>>>>>
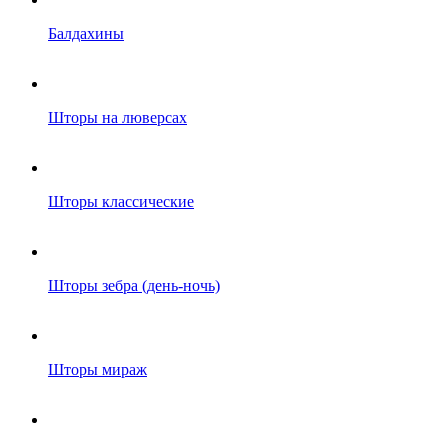
Балдахины
Шторы на люверсах
Шторы классические
Шторы зебра (день-ночь)
Шторы мираж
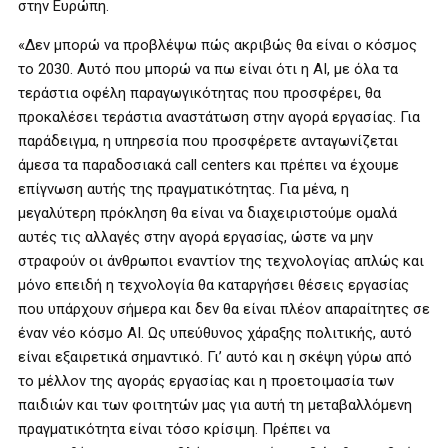
στην Ευρώπη.
«Δεν μπορώ να προβλέψω πώς ακριβώς θα είναι ο κόσμος
το 2030. Αυτό που μπορώ να πω είναι ότι η AI, με όλα τα
τεράστια οφέλη παραγωγικότητας που προσφέρει, θα
προκαλέσει τεράστια αναστάτωση στην αγορά εργασίας. Για
παράδειγμα, η υπηρεσία που προσφέρετε ανταγωνίζεται
άμεσα τα παραδοσιακά call centers και πρέπει να έχουμε
επίγνωση αυτής της πραγματικότητας. Για μένα, η
μεγαλύτερη πρόκληση θα είναι να διαχειριστούμε ομαλά
αυτές τις αλλαγές στην αγορά εργασίας, ώστε να μην
στραφούν οι άνθρωποι εναντίον της τεχνολογίας απλώς και
μόνο επειδή η τεχνολογία θα καταργήσει θέσεις εργασίας
που υπάρχουν σήμερα και δεν θα είναι πλέον απαραίτητες σε
έναν νέο κόσμο AI. Ως υπεύθυνος χάραξης πολιτικής, αυτό
είναι εξαιρετικά σημαντικό. Γι’ αυτό και η σκέψη γύρω από
το μέλλον της αγοράς εργασίας και η προετοιμασία των
παιδιών και των φοιτητών μας για αυτή τη μεταβαλλόμενη
πραγματικότητα είναι τόσο κρίσιμη. Πρέπει να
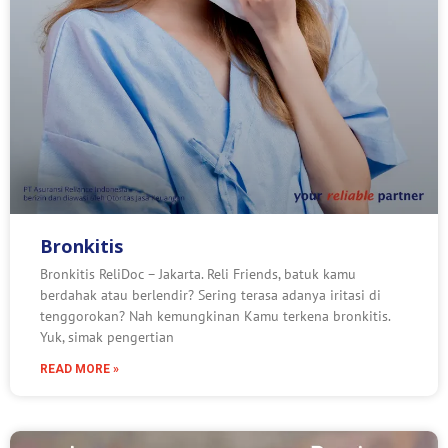
Bronkitis
Bronkitis ReliDoc – Jakarta. Reli Friends, batuk kamu
berdahak atau berlendir? Sering terasa adanya iritasi di
tenggorokan? Nah kemungkinan Kamu terkena bronkitis.
Yuk, simak pengertian
READ MORE »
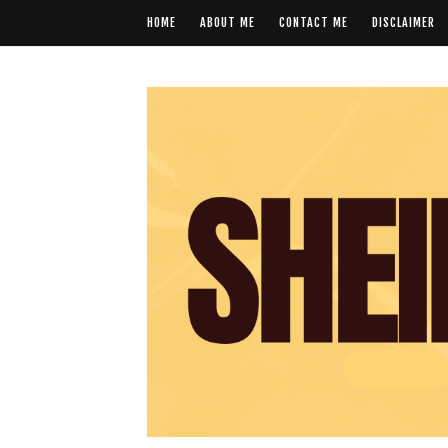
HOME
ABOUT ME
CONTACT ME
DISCLAIMER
<<<<<
### WHAT YOU WILL DO
Tell how many lines in the data contain the word "εργασίας", answering with that number and no other text.

### WRITTEN ANSWER
4